Tyla Dickinson

Personal information
- Date of birth: 3 April 2001 (age 24)
- Position(s): Goalkeeper

Youth career
- Tottenham Hotspur
- 2012–2021: Queens Park Rangers

Senior career*
- Years: Team / Apps / (Gls)
- 2018–2021: Queens Park Rangers / 0 / (0)
- 2018–2019: → Stotfold (loan) / 9 / (0)
- 2019: → Beaconsfield Town (loan)
- 2019: → Hendon (loan) / 1 / (0)
- 2019: → Waltham Abbey (loan)
- 2020: → Northwood (loan) / 3 / (0)
- 2021–2023: Wycombe Wanderers / 4 / (0)
- 2021: → Hayes & Yeading United (loan) / 7 / (0)
- 2022: → Hungerford Town (loan) / 5 / (0)
- 2023: → Sutton United (loan) / 0 / (0)

= Tyla Dickinson =

English footballer (born 2001)

Tyla Dickinson (born 3 April 2001) is an English professional footballer who plays as a goalkeeper.

==Career==
Dickinson began his career with Tottenham Hotspur, moving to Queens Park Rangers in 2012. Whilst with QPR he spent loan spells at Stotfold, Beaconsfield Town, Hendon, Waltham Abbey, and Northwood.
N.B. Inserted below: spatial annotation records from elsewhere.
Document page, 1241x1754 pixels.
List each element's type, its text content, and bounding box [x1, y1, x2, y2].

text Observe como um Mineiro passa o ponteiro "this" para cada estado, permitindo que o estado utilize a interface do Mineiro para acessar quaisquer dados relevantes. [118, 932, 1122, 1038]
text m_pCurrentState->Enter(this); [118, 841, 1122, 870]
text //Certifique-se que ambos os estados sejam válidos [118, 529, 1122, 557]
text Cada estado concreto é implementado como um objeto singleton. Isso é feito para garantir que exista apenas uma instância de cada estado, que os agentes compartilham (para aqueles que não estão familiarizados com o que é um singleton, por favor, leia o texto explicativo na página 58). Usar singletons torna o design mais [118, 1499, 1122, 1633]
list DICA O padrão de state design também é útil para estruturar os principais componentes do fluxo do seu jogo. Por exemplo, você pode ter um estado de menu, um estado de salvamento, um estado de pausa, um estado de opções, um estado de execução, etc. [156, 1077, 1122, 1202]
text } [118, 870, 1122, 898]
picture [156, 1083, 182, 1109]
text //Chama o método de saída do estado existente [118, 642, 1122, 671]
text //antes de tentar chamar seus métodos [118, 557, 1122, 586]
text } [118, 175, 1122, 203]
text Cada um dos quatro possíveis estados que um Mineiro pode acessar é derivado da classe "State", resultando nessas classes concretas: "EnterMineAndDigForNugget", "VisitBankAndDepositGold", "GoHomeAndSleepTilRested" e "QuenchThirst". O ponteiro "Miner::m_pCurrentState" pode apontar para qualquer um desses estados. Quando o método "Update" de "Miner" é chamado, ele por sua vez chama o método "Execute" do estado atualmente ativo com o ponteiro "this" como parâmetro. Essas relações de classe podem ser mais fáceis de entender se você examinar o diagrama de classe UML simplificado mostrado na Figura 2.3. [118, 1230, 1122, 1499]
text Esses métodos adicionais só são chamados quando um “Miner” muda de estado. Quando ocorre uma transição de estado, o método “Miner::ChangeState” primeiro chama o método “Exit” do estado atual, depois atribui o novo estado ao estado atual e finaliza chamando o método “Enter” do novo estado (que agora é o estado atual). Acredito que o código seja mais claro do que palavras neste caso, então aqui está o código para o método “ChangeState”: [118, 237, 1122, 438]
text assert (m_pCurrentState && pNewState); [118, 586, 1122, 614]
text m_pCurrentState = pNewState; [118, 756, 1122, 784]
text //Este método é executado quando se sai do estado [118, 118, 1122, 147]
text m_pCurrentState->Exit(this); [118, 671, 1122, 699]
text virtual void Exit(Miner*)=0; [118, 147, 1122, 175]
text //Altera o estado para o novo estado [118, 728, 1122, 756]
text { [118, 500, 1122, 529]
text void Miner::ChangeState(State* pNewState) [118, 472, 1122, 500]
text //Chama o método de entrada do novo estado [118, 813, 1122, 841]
He signed a one-year contract with Wycombe Wanderers in August 2021. He moved on loan to Hayes & Yeading United in October 2021.

Dickinson made his league debut for Wycombe on 30 July 2022, at home against Burton Albion. In October 2022 he moved on loan to Hungerford Town.

In January 2023 he signed on loan for Sutton United. He was released by Wycombe at the end of the 2022–23 season.